FOOD SENSITIVITY AND THE NEPHROTIC SYNDROME INCLUDING MEMBRANOUS GLOMERULOPATHY

Abstract

We have reported previously that sensitivity to foods played an important role in six children with frequently relapsing steroid sensitive minimal change nephrotic syndrome (Lancet, in press). These investigations have been extended to include 4 more children with the same disorder and to 2 children, a 15-yr-old WM and 13-yr-old WF with membranous glomerulopathy and the nephrotic syndrome. The latter two patients had not received prednisone. Evaluation of use of food extract injections for diagnostic testing and therapy also was performed. All patients, off prednisone, were admitted to the Clinical Research Center for study. All patients showed decrease in 24 hr. protein excretion on restricted diets, exacerbation of proteinuria with ingestion of specific foods and decreased proteinuria with return to the previous limited diet. Oral challenge with milk produced alteration of plasma C3 in 6 of 7 patients.
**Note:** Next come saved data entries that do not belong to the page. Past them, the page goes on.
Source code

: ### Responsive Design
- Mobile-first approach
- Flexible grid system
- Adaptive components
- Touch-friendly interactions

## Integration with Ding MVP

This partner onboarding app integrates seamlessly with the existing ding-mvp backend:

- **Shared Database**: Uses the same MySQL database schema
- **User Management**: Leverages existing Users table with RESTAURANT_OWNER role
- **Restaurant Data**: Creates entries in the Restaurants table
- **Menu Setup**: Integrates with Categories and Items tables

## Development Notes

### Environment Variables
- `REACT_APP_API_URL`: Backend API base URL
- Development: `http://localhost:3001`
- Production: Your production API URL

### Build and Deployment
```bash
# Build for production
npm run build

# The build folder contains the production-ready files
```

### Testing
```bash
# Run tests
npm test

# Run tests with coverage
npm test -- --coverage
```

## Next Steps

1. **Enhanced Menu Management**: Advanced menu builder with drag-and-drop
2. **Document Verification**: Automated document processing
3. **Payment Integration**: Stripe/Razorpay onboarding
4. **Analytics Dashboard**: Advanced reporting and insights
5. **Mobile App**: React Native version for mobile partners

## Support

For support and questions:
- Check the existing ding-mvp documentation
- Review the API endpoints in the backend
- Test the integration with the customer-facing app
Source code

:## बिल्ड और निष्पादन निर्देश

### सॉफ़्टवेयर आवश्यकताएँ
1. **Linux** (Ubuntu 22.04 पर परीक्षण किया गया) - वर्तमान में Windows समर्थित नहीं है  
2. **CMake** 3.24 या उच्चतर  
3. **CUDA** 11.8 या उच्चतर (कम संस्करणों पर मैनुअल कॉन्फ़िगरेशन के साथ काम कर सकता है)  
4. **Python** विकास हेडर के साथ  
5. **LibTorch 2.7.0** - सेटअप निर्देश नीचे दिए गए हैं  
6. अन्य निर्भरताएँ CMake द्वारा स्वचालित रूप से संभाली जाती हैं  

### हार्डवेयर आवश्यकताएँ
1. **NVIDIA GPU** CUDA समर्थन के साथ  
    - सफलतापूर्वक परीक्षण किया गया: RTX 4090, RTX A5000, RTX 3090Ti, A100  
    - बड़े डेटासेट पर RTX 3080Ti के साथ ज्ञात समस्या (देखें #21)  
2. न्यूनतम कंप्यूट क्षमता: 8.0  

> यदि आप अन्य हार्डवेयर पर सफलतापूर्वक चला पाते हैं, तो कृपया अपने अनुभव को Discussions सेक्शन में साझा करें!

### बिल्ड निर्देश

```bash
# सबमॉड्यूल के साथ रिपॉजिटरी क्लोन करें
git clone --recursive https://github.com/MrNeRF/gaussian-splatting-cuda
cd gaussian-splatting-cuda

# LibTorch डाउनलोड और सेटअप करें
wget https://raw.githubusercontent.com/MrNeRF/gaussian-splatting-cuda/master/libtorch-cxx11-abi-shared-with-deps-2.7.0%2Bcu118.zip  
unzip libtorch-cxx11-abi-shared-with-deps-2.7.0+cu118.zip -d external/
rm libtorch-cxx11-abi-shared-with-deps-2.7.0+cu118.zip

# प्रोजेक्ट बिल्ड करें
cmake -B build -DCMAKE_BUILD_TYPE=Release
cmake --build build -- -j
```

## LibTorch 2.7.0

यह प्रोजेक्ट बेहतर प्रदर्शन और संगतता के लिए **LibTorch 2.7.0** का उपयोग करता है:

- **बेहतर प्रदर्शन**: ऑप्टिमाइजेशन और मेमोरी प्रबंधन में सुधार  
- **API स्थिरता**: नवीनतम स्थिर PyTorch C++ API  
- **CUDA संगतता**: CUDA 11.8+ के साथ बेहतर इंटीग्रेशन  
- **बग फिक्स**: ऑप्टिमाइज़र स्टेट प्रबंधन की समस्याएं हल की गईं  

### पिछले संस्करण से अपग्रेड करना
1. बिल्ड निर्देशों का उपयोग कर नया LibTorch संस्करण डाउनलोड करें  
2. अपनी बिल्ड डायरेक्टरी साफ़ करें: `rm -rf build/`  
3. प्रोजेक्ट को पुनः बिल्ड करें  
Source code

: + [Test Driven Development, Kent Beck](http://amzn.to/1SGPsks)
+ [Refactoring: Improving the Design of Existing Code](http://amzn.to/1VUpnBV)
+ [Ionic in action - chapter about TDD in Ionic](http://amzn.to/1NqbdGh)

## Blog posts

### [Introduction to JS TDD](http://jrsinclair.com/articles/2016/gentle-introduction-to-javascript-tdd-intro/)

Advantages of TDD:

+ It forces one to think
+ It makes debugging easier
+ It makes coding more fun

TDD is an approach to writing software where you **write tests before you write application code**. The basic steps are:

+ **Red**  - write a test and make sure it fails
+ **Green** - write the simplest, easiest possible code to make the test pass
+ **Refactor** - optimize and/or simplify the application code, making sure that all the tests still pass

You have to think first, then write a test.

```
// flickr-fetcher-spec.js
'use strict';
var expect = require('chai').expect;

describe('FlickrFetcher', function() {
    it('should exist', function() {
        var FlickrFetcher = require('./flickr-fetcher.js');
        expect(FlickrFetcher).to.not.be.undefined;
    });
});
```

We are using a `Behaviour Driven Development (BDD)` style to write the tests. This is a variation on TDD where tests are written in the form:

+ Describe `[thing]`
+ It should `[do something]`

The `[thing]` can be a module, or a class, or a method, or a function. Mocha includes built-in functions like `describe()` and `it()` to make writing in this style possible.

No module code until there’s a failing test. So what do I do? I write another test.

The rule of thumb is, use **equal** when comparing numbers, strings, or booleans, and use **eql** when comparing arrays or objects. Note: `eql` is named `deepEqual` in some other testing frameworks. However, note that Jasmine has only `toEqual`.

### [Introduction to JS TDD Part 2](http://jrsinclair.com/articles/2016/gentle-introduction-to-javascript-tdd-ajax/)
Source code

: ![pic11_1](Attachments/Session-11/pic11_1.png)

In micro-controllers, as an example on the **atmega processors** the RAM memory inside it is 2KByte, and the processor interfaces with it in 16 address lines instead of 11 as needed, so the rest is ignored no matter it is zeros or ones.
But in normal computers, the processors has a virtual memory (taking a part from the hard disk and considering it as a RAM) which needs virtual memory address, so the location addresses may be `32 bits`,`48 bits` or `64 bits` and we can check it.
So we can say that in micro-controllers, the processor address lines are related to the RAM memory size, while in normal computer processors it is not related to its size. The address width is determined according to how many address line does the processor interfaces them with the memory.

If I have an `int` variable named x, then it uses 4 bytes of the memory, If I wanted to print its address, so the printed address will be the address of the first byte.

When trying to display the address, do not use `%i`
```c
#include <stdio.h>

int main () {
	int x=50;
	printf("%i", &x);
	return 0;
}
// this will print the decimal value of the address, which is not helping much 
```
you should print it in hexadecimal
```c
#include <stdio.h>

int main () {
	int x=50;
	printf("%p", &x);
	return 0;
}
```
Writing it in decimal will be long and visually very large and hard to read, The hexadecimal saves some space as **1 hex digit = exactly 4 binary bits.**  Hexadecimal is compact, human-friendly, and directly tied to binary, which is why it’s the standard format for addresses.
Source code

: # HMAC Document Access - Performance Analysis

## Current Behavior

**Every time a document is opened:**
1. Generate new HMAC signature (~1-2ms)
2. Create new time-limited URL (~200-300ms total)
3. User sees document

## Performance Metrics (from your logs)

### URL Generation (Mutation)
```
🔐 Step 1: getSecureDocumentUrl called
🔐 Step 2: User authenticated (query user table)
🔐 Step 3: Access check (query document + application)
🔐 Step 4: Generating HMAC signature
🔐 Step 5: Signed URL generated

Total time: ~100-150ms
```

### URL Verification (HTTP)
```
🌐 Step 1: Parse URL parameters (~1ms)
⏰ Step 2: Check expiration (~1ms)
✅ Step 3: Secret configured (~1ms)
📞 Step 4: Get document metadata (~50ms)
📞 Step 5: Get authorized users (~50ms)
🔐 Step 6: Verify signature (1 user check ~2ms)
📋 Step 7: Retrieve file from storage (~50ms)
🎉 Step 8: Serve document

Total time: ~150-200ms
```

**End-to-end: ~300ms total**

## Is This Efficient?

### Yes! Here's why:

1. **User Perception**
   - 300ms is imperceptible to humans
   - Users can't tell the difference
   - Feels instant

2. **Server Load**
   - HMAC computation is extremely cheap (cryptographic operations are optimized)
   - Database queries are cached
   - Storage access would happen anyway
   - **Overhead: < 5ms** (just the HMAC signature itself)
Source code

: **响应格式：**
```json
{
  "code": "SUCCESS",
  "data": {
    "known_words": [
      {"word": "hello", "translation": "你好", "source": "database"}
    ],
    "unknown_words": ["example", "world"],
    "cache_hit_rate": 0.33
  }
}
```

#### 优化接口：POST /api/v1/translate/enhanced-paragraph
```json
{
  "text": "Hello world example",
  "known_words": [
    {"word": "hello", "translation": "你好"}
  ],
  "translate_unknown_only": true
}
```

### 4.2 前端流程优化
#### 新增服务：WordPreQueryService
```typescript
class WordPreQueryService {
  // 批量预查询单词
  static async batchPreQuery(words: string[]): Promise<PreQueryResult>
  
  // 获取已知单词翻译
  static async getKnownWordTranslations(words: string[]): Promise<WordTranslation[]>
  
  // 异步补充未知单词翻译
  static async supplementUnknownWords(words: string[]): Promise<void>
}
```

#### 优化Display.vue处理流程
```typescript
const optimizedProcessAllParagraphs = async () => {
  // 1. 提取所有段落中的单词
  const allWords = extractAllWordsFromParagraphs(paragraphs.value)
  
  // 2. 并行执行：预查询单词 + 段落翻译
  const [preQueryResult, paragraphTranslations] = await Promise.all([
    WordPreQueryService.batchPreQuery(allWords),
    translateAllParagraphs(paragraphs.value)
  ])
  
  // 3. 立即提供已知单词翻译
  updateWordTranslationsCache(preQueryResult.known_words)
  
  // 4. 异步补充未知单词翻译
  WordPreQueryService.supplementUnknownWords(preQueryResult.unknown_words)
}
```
Serial measurements of serum proteins and immunoglobulins were also made. Two patients were again given milk and after onset of proteinuria, were tested intradermally with serial dilutions of milk extract. A treatment dose was determined and given daily s.q. while ingestion of milk continued. This produced rapid decrease in proteinuria toward normal amounts. Subsequently these patients and 3 previous patients have been treated with food extract injection therapy with improved control of their nephrosis.